··· Input material ···
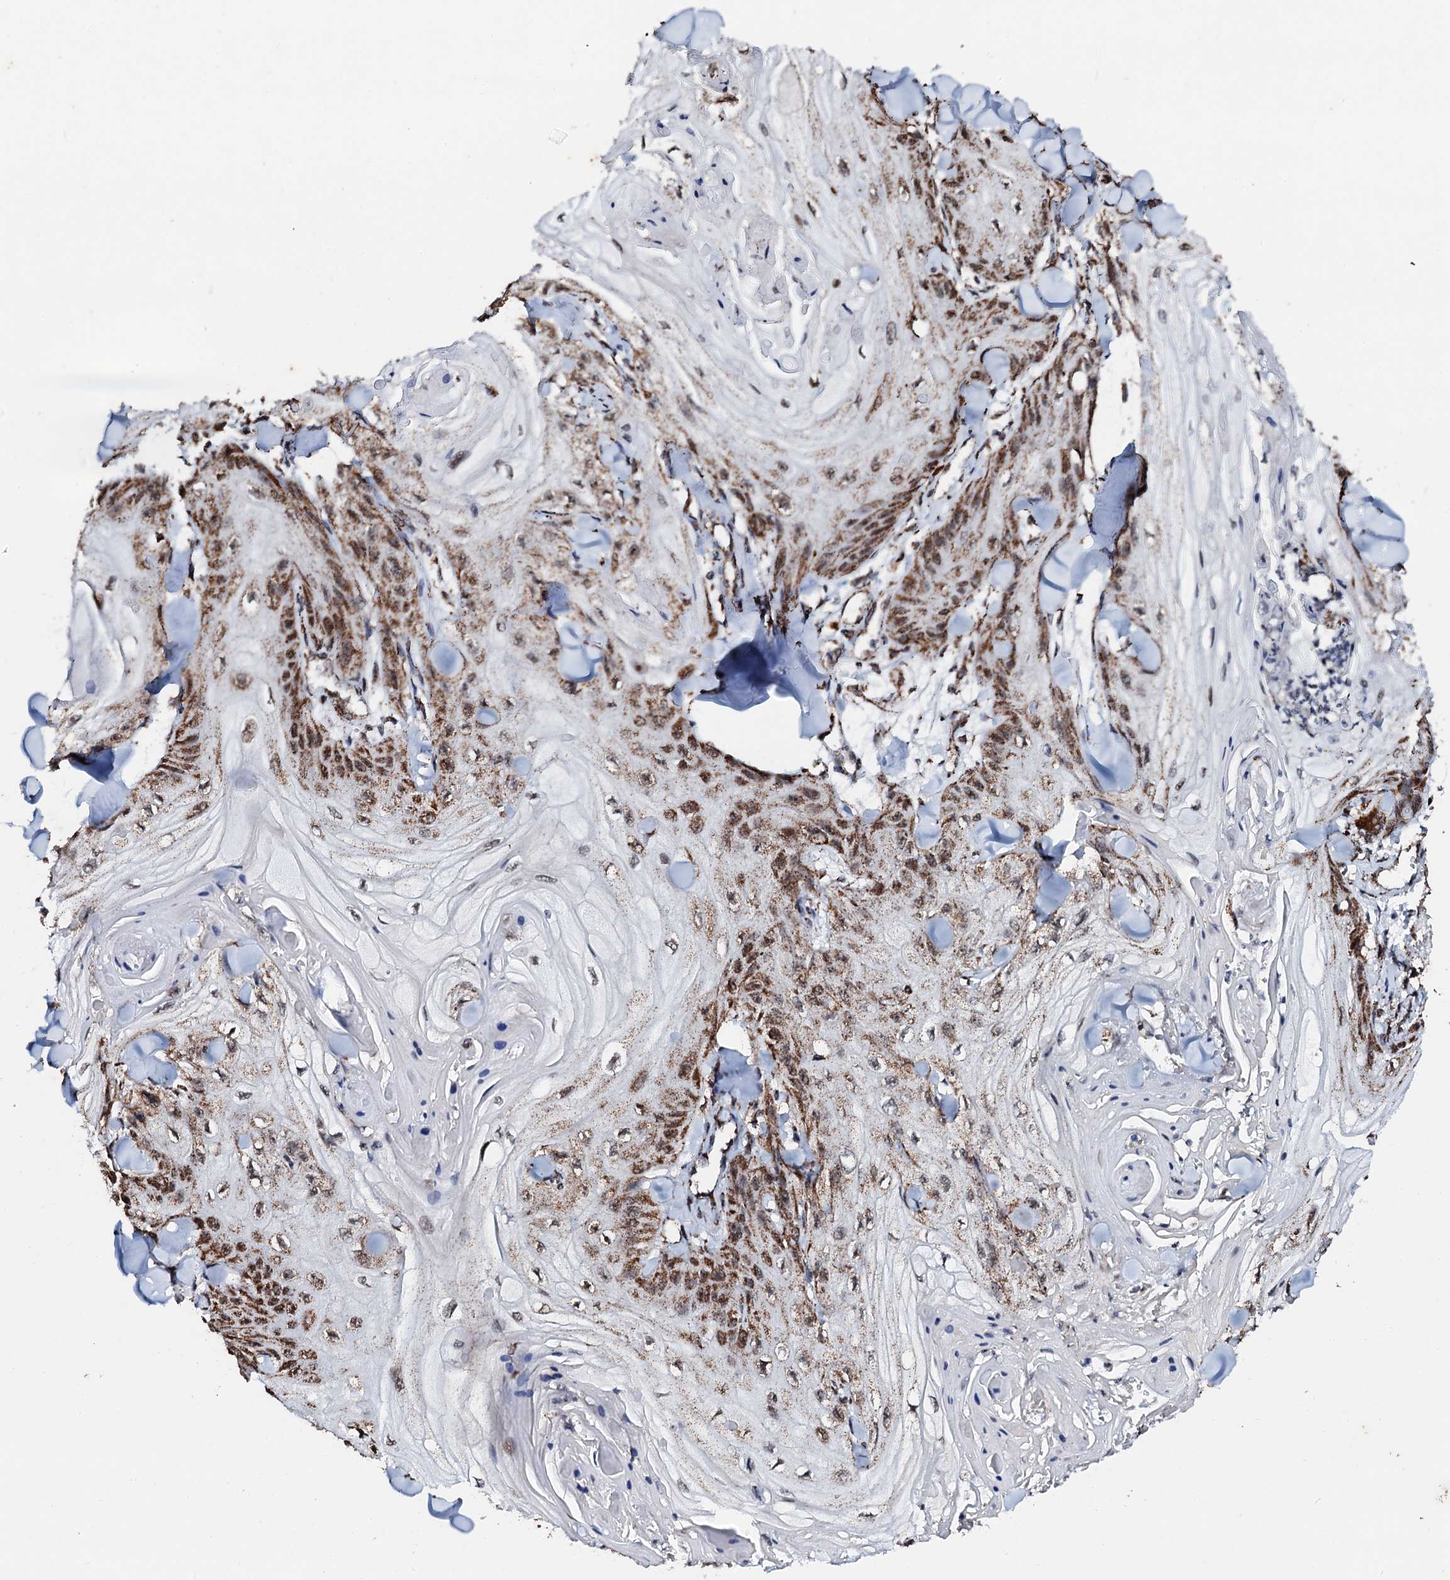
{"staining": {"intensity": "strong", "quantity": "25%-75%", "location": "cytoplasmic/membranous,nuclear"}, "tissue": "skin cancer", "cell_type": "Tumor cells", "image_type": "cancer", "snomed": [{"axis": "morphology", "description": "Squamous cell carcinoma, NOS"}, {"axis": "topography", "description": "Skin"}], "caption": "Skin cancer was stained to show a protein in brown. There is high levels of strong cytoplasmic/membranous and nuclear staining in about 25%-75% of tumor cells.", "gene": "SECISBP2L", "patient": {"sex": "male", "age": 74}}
···
··· Input material ···
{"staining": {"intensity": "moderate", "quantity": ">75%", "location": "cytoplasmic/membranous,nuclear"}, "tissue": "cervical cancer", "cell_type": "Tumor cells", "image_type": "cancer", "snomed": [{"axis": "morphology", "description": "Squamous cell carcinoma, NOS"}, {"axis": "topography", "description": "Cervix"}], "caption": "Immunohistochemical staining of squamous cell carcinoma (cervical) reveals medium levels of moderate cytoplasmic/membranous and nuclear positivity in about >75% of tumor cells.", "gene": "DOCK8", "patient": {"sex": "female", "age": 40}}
···
··· Input material ···
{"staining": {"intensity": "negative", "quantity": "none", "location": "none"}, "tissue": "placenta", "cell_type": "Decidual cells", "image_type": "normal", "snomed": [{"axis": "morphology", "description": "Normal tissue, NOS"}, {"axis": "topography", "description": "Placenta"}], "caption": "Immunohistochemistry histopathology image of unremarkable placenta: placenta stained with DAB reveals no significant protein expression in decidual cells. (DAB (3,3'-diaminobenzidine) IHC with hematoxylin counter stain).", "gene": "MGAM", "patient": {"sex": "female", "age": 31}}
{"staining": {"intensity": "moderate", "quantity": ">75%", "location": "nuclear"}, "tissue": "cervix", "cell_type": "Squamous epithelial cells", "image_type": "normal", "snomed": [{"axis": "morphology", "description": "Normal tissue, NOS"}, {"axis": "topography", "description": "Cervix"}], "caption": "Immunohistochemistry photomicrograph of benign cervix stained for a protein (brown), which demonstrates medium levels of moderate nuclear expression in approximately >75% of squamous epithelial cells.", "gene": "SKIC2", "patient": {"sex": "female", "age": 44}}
···
Within the material above, output exactly the lines from the one with "histopathology image of" through the one with "photomicrograph of benign", end lines included, and nothing besides.

**Worked solution**
{"staining": {"intensity": "negative", "quantity": "none", "location": "none"}, "tissue": "placenta", "cell_type": "Decidual cells", "image_type": "normal", "snomed": [{"axis": "morphology", "description": "Normal tissue, NOS"}, {"axis": "topography", "description": "Placenta"}], "caption": "Immunohistochemistry histopathology image of unremarkable placenta: placenta stained with DAB reveals no significant protein expression in decidual cells. (DAB (3,3'-diaminobenzidine) IHC with hematoxylin counter stain).", "gene": "MGAM", "patient": {"sex": "female", "age": 31}}
{"staining": {"intensity": "moderate", "quantity": ">75%", "location": "nuclear"}, "tissue": "cervix", "cell_type": "Squamous epithelial cells", "image_type": "normal", "snomed": [{"axis": "morphology", "description": "Normal tissue, NOS"}, {"axis": "topography", "description": "Cervix"}], "caption": "Immunohistochemistry photomicrograph of benign cervix stained for a protein (brown), which demonstrates medium levels of moderate nuclear expression in approximately >75% of squamous epithelial cells.", "gene": "SKIC2", "patient": {"sex": "female", "age": 44}}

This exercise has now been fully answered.